The Masaai Tribe


 

The Maasai are vastly talented in artworks: from decorative beaded jewelry to clay carvings to wooden figures, the Masaai gift the world with some of the most powerful art in Africa. They excel especially in wood carvings, providing very detailed work with a skillful hand in woods that are known to be very hard to work with.

The Masaai are known for their color brightly colored reds, blues and purples of their Shúka--sheets worn wrapped around the body, one over each shoulder, then a third over the top of them. They stand out vividly against the landscape, whether in small mud-thatched villages, more modern towns or the vast open spaces on which they continue to graze their cattle, as they have for more than 500 years.

By the mid-19th century, the Masaai people had become as well known for their strength as warriors, using spears, shields and clubs that could be thrown accurately from up to 70 paces, as they were for their cattle-herding.

The Maasai culture is known for its music and dance, in which a leader, known as the olaranyani, sings the melody while others sing polyphonic harmony on call-and-response vocals and make guttural throat-singing sounds to provide rhythmic syncopation. The warriors’ coming of age ceremony, known as eunoto, can involve 10+ days of singing, dancing and ritual, including the competitive jumping for which the Maasai are perhaps best known.

Problems between the Maasai tribe and the government date back more than 100 years, to treaties with the British reduced Maasai land in Kenya by 60% to make room for ranches for colonial settlers. In the 1940s, Tanzanian pastoralists were displaced from the fertile lands around Mount Meru, Mount Kilimanjaro and the Ngorongoro Crater. Much of the land taken from the Maasai was used to create many of the world’s most famous wildlife reserves and national parks, including Kenya’s Amboseli, Masai Mara, Samburu and Tsavo and Tanzania’s Lake Manyara, Ngorongoro, Tarangire and Serengeti.

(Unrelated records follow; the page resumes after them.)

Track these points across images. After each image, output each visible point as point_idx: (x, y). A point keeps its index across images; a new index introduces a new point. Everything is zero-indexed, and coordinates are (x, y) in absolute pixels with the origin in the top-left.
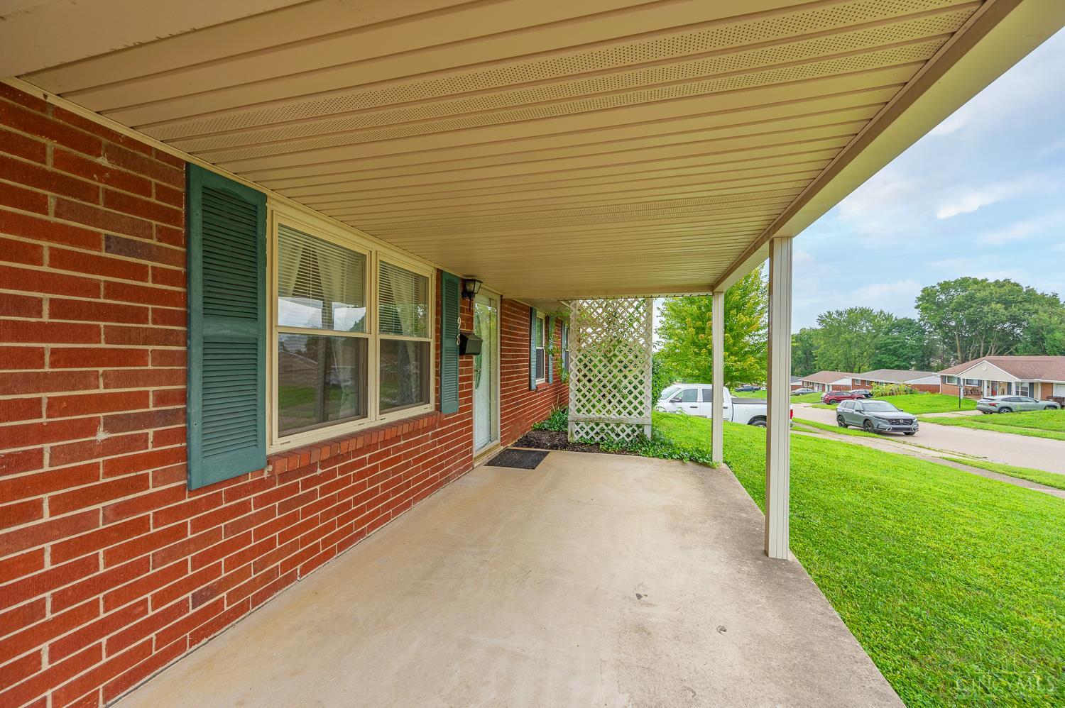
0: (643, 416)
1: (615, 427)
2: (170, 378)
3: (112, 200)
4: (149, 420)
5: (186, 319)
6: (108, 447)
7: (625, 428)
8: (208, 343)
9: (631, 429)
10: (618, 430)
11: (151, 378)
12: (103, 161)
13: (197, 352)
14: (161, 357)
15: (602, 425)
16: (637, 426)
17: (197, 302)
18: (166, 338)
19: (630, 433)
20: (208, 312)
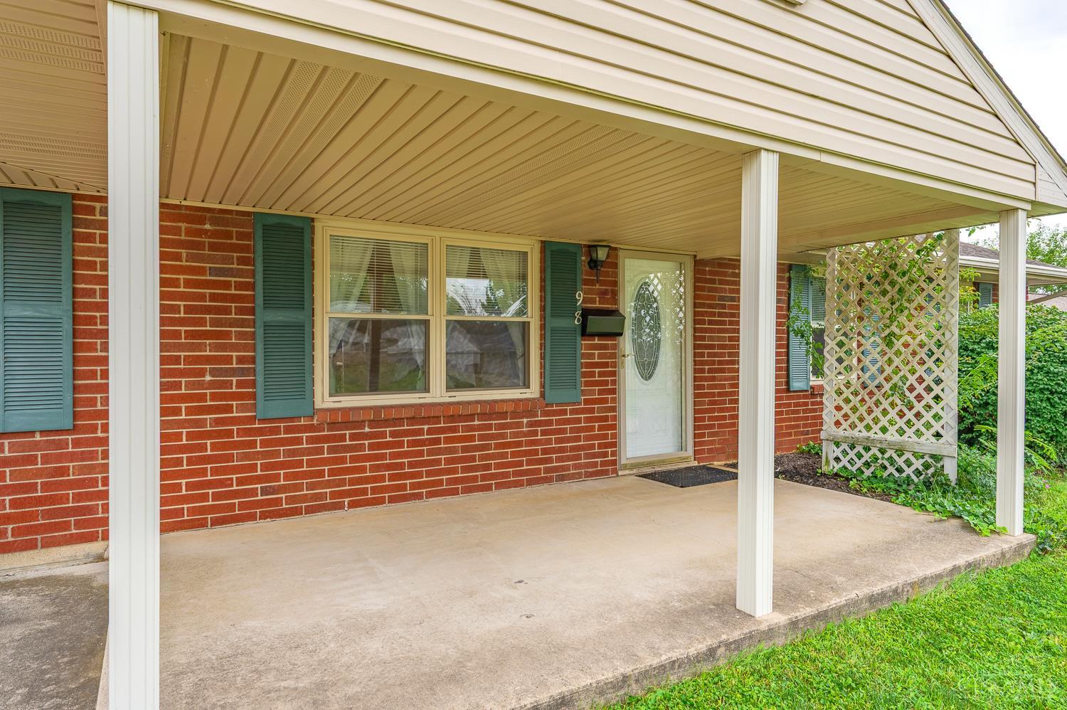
0: (942, 440)
1: (895, 456)
2: (245, 348)
3: (213, 247)
4: (233, 372)
5: (252, 311)
6: (212, 385)
7: (913, 459)
8: (267, 326)
9: (922, 461)
10: (900, 462)
11: (234, 347)
12: (207, 227)
13: (260, 332)
14: (240, 335)
15: (874, 451)
16: (932, 456)
17: (260, 300)
18: (242, 323)
19: (921, 468)
20: (267, 305)
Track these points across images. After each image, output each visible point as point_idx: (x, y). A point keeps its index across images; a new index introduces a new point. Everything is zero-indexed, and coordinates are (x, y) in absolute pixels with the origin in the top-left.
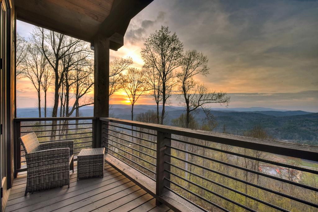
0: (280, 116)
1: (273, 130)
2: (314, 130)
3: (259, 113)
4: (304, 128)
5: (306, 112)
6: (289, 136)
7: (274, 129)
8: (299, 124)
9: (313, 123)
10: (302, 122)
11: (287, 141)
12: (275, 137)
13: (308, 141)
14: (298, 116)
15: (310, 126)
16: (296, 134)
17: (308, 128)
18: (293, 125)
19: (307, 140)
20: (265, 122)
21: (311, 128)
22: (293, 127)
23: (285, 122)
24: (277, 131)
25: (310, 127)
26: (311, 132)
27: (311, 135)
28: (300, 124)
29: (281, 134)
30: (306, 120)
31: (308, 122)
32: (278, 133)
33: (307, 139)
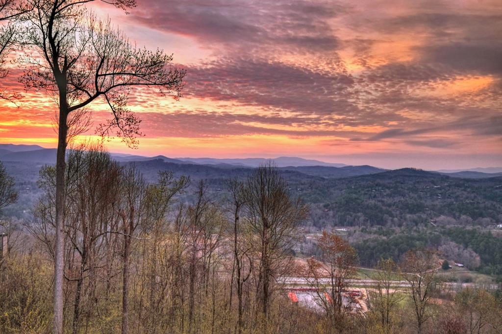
0: (333, 177)
1: (320, 208)
2: (389, 206)
3: (294, 170)
4: (372, 202)
5: (377, 169)
6: (347, 219)
7: (322, 205)
8: (365, 194)
9: (388, 191)
10: (370, 189)
11: (344, 230)
12: (324, 223)
13: (380, 226)
14: (363, 177)
15: (383, 197)
16: (359, 214)
17: (379, 201)
18: (354, 196)
19: (378, 226)
20: (304, 192)
21: (385, 200)
22: (356, 198)
23: (342, 190)
24: (326, 210)
25: (383, 199)
26: (384, 208)
27: (385, 215)
28: (366, 192)
29: (334, 216)
30: (377, 185)
31: (380, 188)
32: (328, 214)
33: (378, 224)
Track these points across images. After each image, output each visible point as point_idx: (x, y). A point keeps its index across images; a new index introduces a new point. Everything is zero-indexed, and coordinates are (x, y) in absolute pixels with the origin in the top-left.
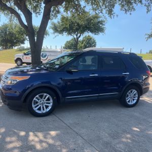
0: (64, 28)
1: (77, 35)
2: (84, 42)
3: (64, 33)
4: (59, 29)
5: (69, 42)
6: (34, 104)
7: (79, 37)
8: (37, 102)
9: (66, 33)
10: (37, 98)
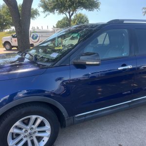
0: (55, 5)
1: (69, 13)
2: (76, 21)
3: (55, 12)
4: (50, 8)
5: (61, 21)
6: (13, 139)
7: (72, 14)
8: (18, 135)
9: (58, 12)
10: (16, 127)
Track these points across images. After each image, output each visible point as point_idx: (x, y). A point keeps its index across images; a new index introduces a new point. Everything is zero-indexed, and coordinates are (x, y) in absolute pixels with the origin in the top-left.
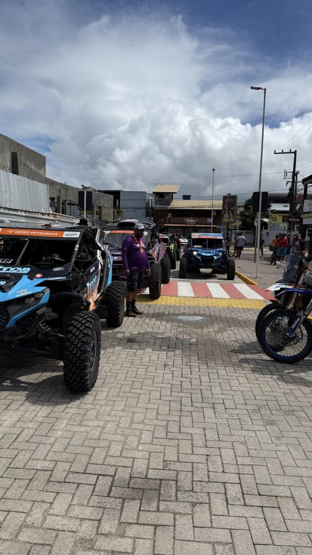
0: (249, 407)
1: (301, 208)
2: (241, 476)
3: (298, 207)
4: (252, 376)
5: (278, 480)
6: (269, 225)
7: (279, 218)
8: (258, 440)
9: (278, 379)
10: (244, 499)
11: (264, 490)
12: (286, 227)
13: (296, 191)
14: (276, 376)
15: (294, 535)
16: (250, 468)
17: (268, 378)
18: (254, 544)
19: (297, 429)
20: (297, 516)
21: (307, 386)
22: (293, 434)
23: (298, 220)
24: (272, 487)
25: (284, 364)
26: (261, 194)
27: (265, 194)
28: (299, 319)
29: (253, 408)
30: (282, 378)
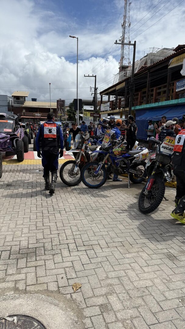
0: (77, 210)
1: (100, 108)
2: (75, 240)
3: (98, 108)
4: (78, 196)
5: (92, 239)
6: (83, 118)
7: (89, 114)
8: (83, 223)
9: (91, 196)
10: (77, 248)
11: (86, 243)
12: (92, 119)
13: (97, 99)
14: (90, 195)
15: (100, 258)
16: (79, 235)
17: (86, 196)
18: (83, 265)
19: (100, 216)
20: (101, 251)
21: (104, 197)
22: (99, 219)
23: (98, 115)
24: (90, 242)
25: (94, 189)
26: (78, 100)
27: (80, 100)
28: (100, 166)
29: (79, 210)
30: (93, 195)
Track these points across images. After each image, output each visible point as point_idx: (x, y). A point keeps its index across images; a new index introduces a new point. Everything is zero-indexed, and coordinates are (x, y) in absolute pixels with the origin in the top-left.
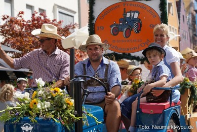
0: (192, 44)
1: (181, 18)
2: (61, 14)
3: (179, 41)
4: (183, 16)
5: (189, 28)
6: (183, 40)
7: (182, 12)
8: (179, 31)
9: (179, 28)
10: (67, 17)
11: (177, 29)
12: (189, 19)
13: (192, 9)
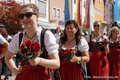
0: (111, 19)
1: (106, 6)
2: (39, 2)
3: (104, 17)
4: (107, 5)
5: (110, 11)
6: (106, 17)
7: (107, 3)
8: (104, 12)
9: (104, 11)
10: (42, 3)
11: (103, 11)
12: (110, 7)
13: (112, 1)
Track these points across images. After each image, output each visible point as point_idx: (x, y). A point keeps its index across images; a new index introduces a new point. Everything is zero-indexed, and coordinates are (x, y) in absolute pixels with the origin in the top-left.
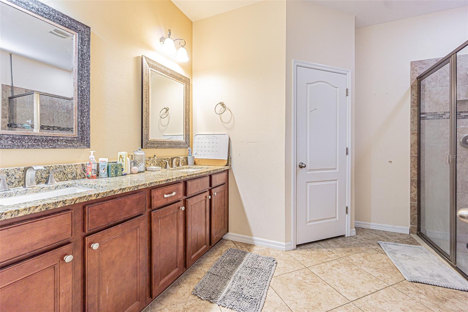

The Maasai people are monotheistic, and their God is named Engai or Enkai. For Maasai people living a traditional way of life, the end of life is virtually without a formal funeral ceremony, and the dead are left out in the fields for scavengers. Burial has in the past been reserved for great chiefs only, since it is believed by the Maasai that burial is harmful to the soil.

A man who has plenty of cattle but not many children is considered to be poor. A Maasai myth says that God afforded them all the cattle on earth, resulting in the belief that rustling from other tribes is a matter of claiming what is rightfully theirs, a practice that has now become much less common.